Instructions to follow:
Answer these about the insurance text, one line each:
(a) What do many contractors promise to "absorb" in order to get the business?
(b) Who does the text say adjusts for policyholders?
(c) At what event was the heated floor debate on public adjusters and examinations under oath started?

Extracted text:
--- Begin ---

In the field, I am finding many insurance recovery contractors that get construction jobs with one page contracts that ambiguously indicate they will fix the repair for the amount paid by the insurance company. To get the business, many promise they will do the job and "absorb" the policyholder's deductible. The work is started, and the contractor then "negotiates" the insurance claim with the insurance company adjuster. Whether the insurance policy is paying all benefits for the quality of the work anticipated or not, the contractor determines the quality of repair based on the amount of money the insurance company agrees to pay. Does anybody ever consider that the insurer could benefit by having a lesser scope of repair or lesser quality of repair and choose not to question unusually high construction costs? Would the insurance company question the construction costs if the bottom line was less than the full amount it owed? This happens frequently. The policy becomes a repair contract rather than one of indemnity.

Some insurers are realizing that the restoration companies are overcharging the entire job as well. Many insurers and contractors have close relationships; contractors have often introduced insurance adjusters to the policyholder. More than ever before, our firm is called by policyholders when the relationship between the insurer and contractor has broken down.

This issue deserves more discussion by everyone in the industry. It is clear though that only attorneys practice law, public adjusters adjust for policyholders, and contractors should do neither--they build and construct. Contractors have the education and licenses required to build; they do not have the education or licenses required to give legal opinions and interpret insurance policies.

Does Your Public Adjuster Have to Appear for an Examination Under Oath?

Public adjusters hate to appear and be questioned for an examination under oath. Whether they can be compelled to, should, and the legal consequences for doing so (or not) are of considerable debate.

Following my discussion regarding examinations under oath last week, Dealing with Questions that Seem Irrelevant in an Examination Under Oath, this seems to be a ripe property insurance coverage topic.

At the Massachusetts Association of Public Insurance Adjusters and National Association of Public Insurance Adjusters Fall Educational seminar last year, I started a heated floor debate regarding the topic of public adjusters appearing for examinations under oath. Participants offered the following options when an insurer demanded that a public adjuster appear for an examination under oath and the policy did not clearly mandate it:

1. An insured should write and demand for the public adjuster to do so.

2. File a Declaratory lawsuit determining what to do.

3. Appear for the examination.

4. Appear on a case by case basis.

5. "Hell, no! We won't go!"

--- End ---

Available data:

--- Begin ---

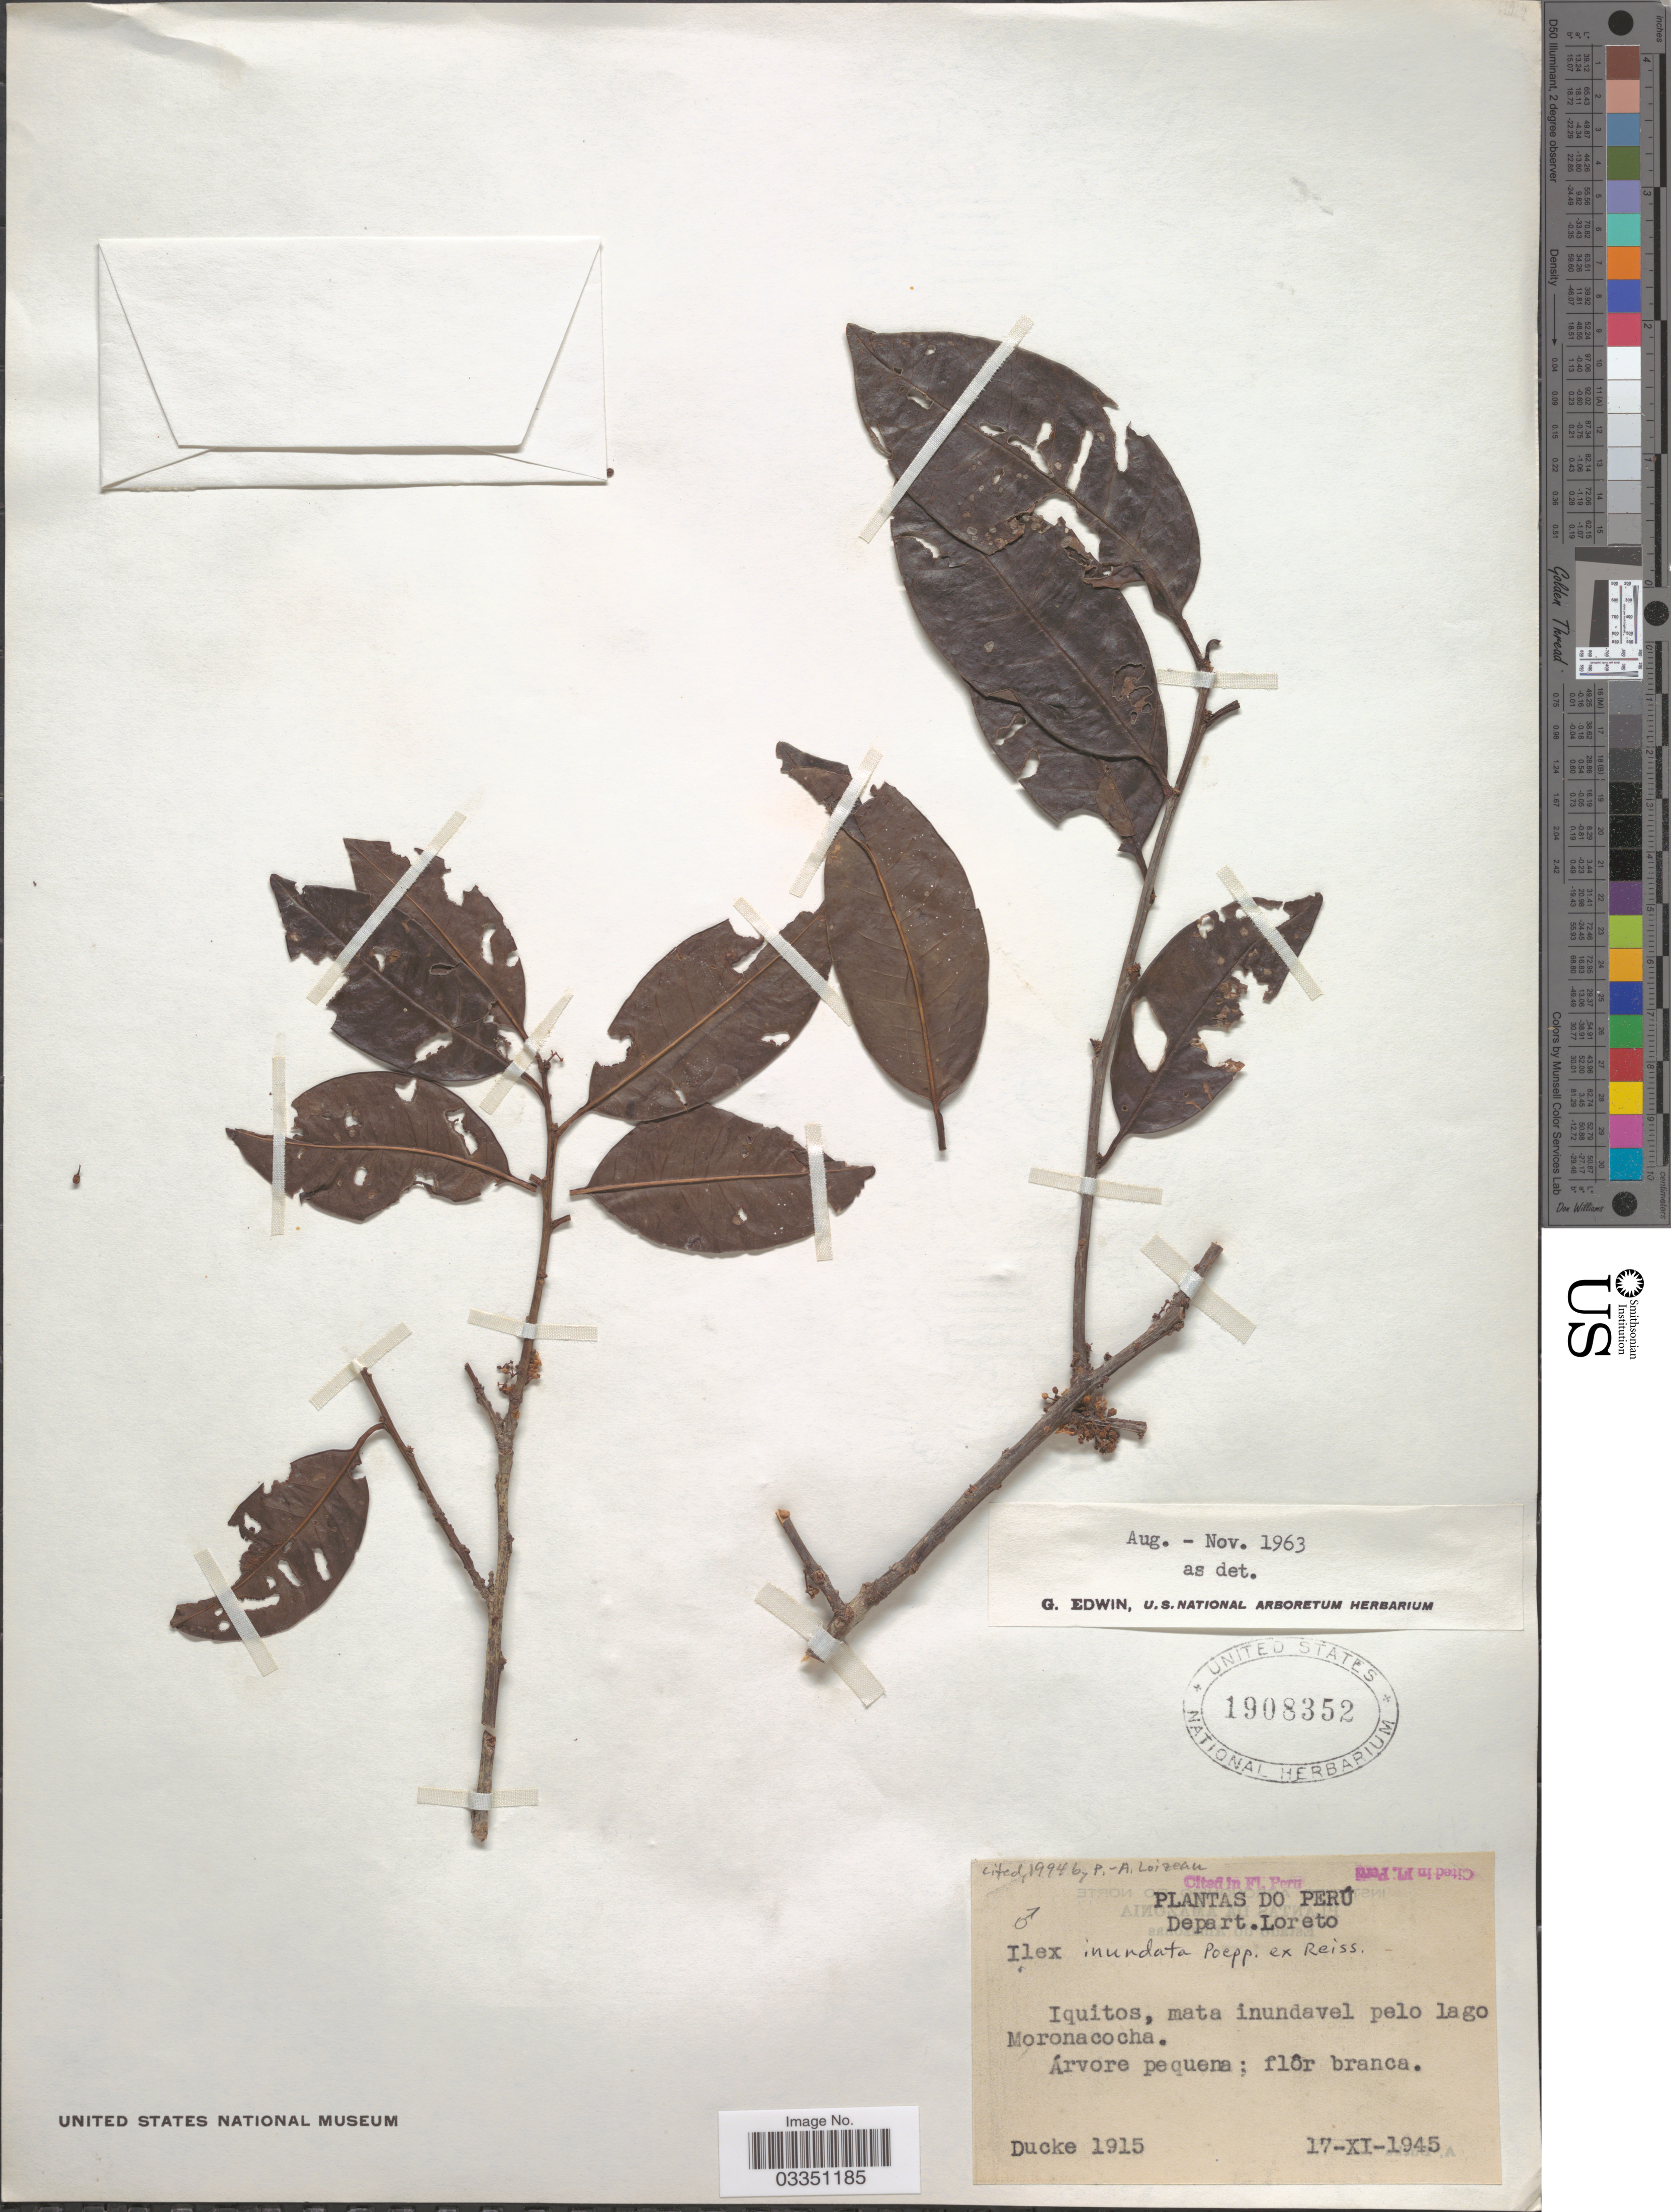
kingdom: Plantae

--- End ---

Result:
(a) The policyholder's deductible.
(b) Public adjusters.
(c) The Massachusetts Association of Public Insurance Adjusters and National Association of Public Insurance Adjusters Fall Educational seminar.